● Extract to read
Finally, Eric was (and is) Eric. He did not try to be anyone else; he did not try to keep up with the changing fads of “cool.” I did not need a “cool” mentor; I needed an “adult” mentor. I knew “cool” kids, and their example hindered, not helped, my spiritual growth. Mentees need a model of what it means to be a mature adult. Even if a mentee does not follow that example in the moment, he may in the future, and at least he gains a picture to which he can refer later in life.
Being you is not just about being some generic adult; it is about being who God made you to be for the sake of others being who God made them to be. When I think of the younger people with whom I spend quality time and how we have come to form a relationship, it occurs to me I did not seek them out per se. Our friendships have developed organically around common interests. You being you, and not someone else, allows you to build relationships with people who share your interests. If you were to become someone else, you could not, in the same way, mentor those same people.

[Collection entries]
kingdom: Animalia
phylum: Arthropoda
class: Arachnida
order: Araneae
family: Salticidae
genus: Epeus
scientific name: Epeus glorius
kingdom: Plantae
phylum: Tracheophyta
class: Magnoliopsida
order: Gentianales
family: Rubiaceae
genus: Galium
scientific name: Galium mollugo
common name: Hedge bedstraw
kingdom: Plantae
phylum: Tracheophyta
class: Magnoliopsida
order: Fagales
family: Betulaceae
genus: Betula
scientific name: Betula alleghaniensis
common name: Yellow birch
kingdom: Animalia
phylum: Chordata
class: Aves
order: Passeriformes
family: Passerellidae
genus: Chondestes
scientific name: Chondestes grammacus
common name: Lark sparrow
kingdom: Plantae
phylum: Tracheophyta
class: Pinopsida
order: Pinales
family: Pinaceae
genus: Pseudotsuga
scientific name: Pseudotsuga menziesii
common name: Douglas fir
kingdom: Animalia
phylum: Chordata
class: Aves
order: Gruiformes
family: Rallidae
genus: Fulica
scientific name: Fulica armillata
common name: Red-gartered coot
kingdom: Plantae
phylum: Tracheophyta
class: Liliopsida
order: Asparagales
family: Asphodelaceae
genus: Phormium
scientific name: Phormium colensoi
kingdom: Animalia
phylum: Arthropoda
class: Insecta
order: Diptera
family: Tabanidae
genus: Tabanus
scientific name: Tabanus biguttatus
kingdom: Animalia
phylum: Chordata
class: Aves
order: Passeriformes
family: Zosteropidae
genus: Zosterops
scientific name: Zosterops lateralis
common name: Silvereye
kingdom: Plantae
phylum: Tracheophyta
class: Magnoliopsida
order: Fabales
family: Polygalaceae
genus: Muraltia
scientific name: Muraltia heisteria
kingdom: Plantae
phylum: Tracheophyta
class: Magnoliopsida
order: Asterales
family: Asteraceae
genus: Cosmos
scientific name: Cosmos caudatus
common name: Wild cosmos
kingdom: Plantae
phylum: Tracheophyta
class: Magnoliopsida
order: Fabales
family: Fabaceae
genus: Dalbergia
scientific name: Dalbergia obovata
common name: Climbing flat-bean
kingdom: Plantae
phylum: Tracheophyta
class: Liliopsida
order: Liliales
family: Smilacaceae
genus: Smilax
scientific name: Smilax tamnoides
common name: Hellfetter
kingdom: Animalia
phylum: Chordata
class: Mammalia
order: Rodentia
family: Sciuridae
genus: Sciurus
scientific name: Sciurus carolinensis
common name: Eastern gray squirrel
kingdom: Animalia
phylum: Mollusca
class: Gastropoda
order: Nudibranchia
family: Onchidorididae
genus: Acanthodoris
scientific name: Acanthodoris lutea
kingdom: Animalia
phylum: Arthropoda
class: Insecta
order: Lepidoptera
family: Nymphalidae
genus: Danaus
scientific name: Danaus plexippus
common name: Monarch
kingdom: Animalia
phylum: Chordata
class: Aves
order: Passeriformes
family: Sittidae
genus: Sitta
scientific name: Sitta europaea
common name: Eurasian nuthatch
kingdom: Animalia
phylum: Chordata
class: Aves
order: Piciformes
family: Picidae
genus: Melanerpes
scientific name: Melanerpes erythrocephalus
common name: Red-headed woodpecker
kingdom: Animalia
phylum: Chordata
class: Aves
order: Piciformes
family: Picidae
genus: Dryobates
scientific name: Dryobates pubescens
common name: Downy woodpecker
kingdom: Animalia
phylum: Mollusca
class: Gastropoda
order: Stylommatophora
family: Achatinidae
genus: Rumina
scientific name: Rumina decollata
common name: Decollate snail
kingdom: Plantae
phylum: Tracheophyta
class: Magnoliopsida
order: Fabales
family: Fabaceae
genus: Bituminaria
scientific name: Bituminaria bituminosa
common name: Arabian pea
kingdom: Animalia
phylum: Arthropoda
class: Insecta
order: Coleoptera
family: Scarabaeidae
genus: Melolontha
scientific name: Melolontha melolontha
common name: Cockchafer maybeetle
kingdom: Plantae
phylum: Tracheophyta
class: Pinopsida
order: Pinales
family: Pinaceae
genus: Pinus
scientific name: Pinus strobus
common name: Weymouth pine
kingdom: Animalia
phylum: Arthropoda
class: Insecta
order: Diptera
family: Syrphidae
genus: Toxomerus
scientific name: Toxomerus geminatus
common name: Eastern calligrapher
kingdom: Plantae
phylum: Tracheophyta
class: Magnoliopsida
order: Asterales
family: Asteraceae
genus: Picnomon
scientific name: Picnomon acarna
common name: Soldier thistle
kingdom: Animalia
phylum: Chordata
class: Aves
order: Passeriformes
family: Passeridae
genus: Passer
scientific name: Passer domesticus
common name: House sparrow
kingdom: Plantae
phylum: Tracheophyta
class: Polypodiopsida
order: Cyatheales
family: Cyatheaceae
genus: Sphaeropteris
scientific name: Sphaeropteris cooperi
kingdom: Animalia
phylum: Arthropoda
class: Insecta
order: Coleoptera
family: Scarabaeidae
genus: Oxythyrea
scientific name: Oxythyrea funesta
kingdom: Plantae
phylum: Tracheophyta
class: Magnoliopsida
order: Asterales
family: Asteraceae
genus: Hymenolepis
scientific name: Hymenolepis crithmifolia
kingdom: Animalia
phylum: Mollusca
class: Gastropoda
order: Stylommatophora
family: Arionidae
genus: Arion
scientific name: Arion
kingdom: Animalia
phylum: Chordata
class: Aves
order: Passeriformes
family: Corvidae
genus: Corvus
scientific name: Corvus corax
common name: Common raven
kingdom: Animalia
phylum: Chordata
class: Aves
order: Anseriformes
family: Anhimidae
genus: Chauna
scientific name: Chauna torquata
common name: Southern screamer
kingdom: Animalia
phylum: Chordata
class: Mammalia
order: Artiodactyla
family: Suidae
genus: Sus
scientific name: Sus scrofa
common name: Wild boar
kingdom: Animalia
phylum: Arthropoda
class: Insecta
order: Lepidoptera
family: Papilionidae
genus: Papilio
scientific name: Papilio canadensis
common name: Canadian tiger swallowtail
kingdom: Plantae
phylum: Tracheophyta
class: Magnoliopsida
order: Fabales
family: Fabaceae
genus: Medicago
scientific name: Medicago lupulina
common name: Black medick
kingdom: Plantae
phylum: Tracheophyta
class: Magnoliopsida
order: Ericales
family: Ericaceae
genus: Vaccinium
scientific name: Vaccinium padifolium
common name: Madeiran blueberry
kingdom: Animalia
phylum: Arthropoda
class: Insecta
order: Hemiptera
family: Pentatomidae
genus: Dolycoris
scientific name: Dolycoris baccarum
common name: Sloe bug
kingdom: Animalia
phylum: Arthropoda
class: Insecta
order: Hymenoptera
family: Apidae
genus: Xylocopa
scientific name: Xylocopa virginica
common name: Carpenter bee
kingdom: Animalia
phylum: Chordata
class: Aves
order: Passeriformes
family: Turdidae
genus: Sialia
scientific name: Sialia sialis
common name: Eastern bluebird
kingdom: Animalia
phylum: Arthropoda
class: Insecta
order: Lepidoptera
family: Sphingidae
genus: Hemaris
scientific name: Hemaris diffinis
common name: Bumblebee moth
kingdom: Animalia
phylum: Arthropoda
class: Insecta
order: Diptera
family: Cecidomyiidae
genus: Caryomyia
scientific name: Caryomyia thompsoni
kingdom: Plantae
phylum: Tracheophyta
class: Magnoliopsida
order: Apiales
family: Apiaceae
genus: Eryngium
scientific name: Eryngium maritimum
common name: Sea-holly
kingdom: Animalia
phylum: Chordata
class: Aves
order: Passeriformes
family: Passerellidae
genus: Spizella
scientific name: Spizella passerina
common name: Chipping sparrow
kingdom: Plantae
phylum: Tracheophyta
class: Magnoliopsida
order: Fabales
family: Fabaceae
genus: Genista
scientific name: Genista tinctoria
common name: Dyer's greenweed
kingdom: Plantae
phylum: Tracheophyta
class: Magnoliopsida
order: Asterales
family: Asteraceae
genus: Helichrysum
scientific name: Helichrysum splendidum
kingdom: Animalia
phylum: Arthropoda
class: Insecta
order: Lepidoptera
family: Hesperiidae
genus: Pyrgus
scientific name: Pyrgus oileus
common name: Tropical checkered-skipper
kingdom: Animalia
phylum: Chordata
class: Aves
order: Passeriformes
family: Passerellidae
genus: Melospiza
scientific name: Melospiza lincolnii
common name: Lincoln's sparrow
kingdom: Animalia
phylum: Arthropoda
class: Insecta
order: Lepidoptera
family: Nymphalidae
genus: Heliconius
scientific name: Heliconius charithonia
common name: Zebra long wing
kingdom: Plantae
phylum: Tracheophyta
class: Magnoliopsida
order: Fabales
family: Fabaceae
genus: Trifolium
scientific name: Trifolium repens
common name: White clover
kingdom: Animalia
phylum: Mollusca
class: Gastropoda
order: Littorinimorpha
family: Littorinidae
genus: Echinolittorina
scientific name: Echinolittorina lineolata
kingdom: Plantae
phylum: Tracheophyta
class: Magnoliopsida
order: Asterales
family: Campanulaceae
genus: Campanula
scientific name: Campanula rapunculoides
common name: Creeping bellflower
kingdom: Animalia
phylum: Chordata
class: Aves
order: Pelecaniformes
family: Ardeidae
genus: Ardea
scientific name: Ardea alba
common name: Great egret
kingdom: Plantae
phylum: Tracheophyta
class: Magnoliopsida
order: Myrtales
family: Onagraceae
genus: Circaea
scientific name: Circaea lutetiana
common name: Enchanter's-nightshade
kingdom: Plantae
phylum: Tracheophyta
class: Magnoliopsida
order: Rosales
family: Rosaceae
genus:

● What you have to do
In the passage on mentoring, begin at the words "Being you is" and stop after "those same people.". Copy that stretch, swapping "organically" for "naturally". The items have nothing to do with this work.

● Solution to this exercise
Being you is not just about being some generic adult; it is about being who God made you to be for the sake of others being who God made them to be. When I think of the younger people with whom I spend quality time and how we have come to form a relationship, it occurs to me I did not seek them out per se. Our friendships have developed naturally around common interests. You being you, and not someone else, allows you to build relationships with people who share your interests. If you were to become someone else, you could not, in the same way, mentor those same people.